= Data records =
>> Start
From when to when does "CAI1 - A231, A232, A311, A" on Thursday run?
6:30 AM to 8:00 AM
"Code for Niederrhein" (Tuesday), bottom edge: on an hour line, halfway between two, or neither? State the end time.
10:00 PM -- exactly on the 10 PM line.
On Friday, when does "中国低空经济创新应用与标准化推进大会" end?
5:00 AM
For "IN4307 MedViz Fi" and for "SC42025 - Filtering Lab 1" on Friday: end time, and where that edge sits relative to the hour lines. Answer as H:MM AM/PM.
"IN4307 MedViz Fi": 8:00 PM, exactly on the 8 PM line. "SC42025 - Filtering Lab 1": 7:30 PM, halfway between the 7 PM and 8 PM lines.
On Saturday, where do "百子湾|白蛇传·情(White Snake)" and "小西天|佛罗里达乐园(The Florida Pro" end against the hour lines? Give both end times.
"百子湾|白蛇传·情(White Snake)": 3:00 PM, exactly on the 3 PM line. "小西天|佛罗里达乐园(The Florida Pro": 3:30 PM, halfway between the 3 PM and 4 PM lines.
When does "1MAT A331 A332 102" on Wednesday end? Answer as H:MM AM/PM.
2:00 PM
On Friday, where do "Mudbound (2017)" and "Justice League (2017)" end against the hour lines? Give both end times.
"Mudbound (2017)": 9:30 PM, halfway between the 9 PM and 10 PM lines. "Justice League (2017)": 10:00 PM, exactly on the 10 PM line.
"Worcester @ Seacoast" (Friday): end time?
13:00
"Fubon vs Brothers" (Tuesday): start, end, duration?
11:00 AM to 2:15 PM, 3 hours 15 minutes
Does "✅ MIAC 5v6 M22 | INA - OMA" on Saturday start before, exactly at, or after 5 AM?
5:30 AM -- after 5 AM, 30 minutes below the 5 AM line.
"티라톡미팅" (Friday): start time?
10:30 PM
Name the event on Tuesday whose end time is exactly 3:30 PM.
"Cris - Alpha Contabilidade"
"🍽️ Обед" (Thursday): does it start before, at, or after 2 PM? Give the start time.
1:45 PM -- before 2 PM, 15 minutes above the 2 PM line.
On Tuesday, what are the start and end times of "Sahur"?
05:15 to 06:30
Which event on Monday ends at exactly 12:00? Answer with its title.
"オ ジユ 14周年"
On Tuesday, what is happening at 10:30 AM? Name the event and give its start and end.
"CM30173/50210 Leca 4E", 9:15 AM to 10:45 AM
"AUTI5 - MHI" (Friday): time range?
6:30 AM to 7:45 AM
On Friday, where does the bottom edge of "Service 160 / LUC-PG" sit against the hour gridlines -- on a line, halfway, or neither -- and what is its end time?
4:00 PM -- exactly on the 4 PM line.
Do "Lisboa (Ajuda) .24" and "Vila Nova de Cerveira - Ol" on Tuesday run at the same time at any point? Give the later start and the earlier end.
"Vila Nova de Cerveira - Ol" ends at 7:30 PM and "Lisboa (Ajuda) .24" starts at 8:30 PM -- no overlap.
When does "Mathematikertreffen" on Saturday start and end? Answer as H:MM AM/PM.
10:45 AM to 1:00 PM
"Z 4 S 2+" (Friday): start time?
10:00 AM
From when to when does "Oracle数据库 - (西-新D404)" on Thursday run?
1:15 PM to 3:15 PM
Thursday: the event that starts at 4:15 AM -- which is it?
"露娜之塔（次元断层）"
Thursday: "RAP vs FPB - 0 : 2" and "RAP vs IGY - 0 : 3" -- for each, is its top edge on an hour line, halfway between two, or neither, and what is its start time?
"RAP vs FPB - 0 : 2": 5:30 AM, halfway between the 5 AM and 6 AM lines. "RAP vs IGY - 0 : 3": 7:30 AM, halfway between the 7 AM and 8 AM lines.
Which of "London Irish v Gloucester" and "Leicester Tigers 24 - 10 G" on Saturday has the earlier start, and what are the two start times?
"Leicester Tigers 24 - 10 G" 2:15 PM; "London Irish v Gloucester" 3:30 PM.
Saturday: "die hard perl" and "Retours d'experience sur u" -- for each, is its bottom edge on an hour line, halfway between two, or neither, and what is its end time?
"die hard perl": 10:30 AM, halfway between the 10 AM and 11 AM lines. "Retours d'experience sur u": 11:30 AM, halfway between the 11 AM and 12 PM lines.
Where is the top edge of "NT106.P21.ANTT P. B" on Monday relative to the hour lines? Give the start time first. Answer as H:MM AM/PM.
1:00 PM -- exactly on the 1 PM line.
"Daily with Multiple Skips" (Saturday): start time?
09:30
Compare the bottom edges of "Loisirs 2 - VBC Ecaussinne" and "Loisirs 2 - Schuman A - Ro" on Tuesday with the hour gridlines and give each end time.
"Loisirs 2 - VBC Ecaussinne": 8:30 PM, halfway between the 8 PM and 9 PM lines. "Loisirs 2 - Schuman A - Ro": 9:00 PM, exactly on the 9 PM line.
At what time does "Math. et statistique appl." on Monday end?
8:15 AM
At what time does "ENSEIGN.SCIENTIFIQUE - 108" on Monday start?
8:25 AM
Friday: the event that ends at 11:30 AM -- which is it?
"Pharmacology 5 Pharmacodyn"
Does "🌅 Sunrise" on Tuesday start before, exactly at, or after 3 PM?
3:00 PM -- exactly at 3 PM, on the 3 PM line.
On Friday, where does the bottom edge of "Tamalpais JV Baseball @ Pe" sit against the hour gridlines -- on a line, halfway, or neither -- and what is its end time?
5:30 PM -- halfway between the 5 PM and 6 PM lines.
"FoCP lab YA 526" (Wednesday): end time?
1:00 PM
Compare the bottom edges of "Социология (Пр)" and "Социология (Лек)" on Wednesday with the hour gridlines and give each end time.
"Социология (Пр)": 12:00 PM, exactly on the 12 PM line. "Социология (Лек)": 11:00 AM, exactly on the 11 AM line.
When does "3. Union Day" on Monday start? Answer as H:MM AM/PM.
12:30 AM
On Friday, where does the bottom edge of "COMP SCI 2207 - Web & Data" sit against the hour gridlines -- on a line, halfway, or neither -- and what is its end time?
>> End
= What needs to be done =
Copy out the material above, swapping every occurrence of "hour gridlines" for "hour grid lines" and changing nothing else.

= Reply to the exercise =
From when to when does "CAI1 - A231, A232, A311, A" on Thursday run?
6:30 AM to 8:00 AM
"Code for Niederrhein" (Tuesday), bottom edge: on an hour line, halfway between two, or neither? State the end time.
10:00 PM -- exactly on the 10 PM line.
On Friday, when does "中国低空经济创新应用与标准化推进大会" end?
5:00 AM
For "IN4307 MedViz Fi" and for "SC42025 - Filtering Lab 1" on Friday: end time, and where that edge sits relative to the hour lines. Answer as H:MM AM/PM.
"IN4307 MedViz Fi": 8:00 PM, exactly on the 8 PM line. "SC42025 - Filtering Lab 1": 7:30 PM, halfway between the 7 PM and 8 PM lines.
On Saturday, where do "百子湾|白蛇传·情(White Snake)" and "小西天|佛罗里达乐园(The Florida Pro" end against the hour lines? Give both end times.
"百子湾|白蛇传·情(White Snake)": 3:00 PM, exactly on the 3 PM line. "小西天|佛罗里达乐园(The Florida Pro": 3:30 PM, halfway between the 3 PM and 4 PM lines.
When does "1MAT A331 A332 102" on Wednesday end? Answer as H:MM AM/PM.
2:00 PM
On Friday, where do "Mudbound (2017)" and "Justice League (2017)" end against the hour lines? Give both end times.
"Mudbound (2017)": 9:30 PM, halfway between the 9 PM and 10 PM lines. "Justice League (2017)": 10:00 PM, exactly on the 10 PM line.
"Worcester @ Seacoast" (Friday): end time?
13:00
"Fubon vs Brothers" (Tuesday): start, end, duration?
11:00 AM to 2:15 PM, 3 hours 15 minutes
Does "✅ MIAC 5v6 M22 | INA - OMA" on Saturday start before, exactly at, or after 5 AM?
5:30 AM -- after 5 AM, 30 minutes below the 5 AM line.
"티라톡미팅" (Friday): start time?
10:30 PM
Name the event on Tuesday whose end time is exactly 3:30 PM.
"Cris - Alpha Contabilidade"
"🍽️ Обед" (Thursday): does it start before, at, or after 2 PM? Give the start time.
1:45 PM -- before 2 PM, 15 minutes above the 2 PM line.
On Tuesday, what are the start and end times of "Sahur"?
05:15 to 06:30
Which event on Monday ends at exactly 12:00? Answer with its title.
"オ ジユ 14周年"
On Tuesday, what is happening at 10:30 AM? Name the event and give its start and end.
"CM30173/50210 Leca 4E", 9:15 AM to 10:45 AM
"AUTI5 - MHI" (Friday): time range?
6:30 AM to 7:45 AM
On Friday, where does the bottom edge of "Service 160 / LUC-PG" sit against the hour grid lines -- on a line, halfway, or neither -- and what is its end time?
4:00 PM -- exactly on the 4 PM line.
Do "Lisboa (Ajuda) .24" and "Vila Nova de Cerveira - Ol" on Tuesday run at the same time at any point? Give the later start and the earlier end.
"Vila Nova de Cerveira - Ol" ends at 7:30 PM and "Lisboa (Ajuda) .24" starts at 8:30 PM -- no overlap.
When does "Mathematikertreffen" on Saturday start and end? Answer as H:MM AM/PM.
10:45 AM to 1:00 PM
"Z 4 S 2+" (Friday): start time?
10:00 AM
From when to when does "Oracle数据库 - (西-新D404)" on Thursday run?
1:15 PM to 3:15 PM
Thursday: the event that starts at 4:15 AM -- which is it?
"露娜之塔（次元断层）"
Thursday: "RAP vs FPB - 0 : 2" and "RAP vs IGY - 0 : 3" -- for each, is its top edge on an hour line, halfway between two, or neither, and what is its start time?
"RAP vs FPB - 0 : 2": 5:30 AM, halfway between the 5 AM and 6 AM lines. "RAP vs IGY - 0 : 3": 7:30 AM, halfway between the 7 AM and 8 AM lines.
Which of "London Irish v Gloucester" and "Leicester Tigers 24 - 10 G" on Saturday has the earlier start, and what are the two start times?
"Leicester Tigers 24 - 10 G" 2:15 PM; "London Irish v Gloucester" 3:30 PM.
Saturday: "die hard perl" and "Retours d'experience sur u" -- for each, is its bottom edge on an hour line, halfway between two, or neither, and what is its end time?
"die hard perl": 10:30 AM, halfway between the 10 AM and 11 AM lines. "Retours d'experience sur u": 11:30 AM, halfway between the 11 AM and 12 PM lines.
Where is the top edge of "NT106.P21.ANTT P. B" on Monday relative to the hour lines? Give the start time first. Answer as H:MM AM/PM.
1:00 PM -- exactly on the 1 PM line.
"Daily with Multiple Skips" (Saturday): start time?
09:30
Compare the bottom edges of "Loisirs 2 - VBC Ecaussinne" and "Loisirs 2 - Schuman A - Ro" on Tuesday with the hour grid lines and give each end time.
"Loisirs 2 - VBC Ecaussinne": 8:30 PM, halfway between the 8 PM and 9 PM lines. "Loisirs 2 - Schuman A - Ro": 9:00 PM, exactly on the 9 PM line.
At what time does "Math. et statistique appl." on Monday end?
8:15 AM
At what time does "ENSEIGN.SCIENTIFIQUE - 108" on Monday start?
8:25 AM
Friday: the event that ends at 11:30 AM -- which is it?
"Pharmacology 5 Pharmacodyn"
Does "🌅 Sunrise" on Tuesday start before, exactly at, or after 3 PM?
3:00 PM -- exactly at 3 PM, on the 3 PM line.
On Friday, where does the bottom edge of "Tamalpais JV Baseball @ Pe" sit against the hour grid lines -- on a line, halfway, or neither -- and what is its end time?
5:30 PM -- halfway between the 5 PM and 6 PM lines.
"FoCP lab YA 526" (Wednesday): end time?
1:00 PM
Compare the bottom edges of "Социология (Пр)" and "Социология (Лек)" on Wednesday with the hour grid lines and give each end time.
"Социология (Пр)": 12:00 PM, exactly on the 12 PM line. "Социология (Лек)": 11:00 AM, exactly on the 11 AM line.
When does "3. Union Day" on Monday start? Answer as H:MM AM/PM.
12:30 AM
On Friday, where does the bottom edge of "COMP SCI 2207 - Web & Data" sit against the hour grid lines -- on a line, halfway, or neither -- and what is its end time?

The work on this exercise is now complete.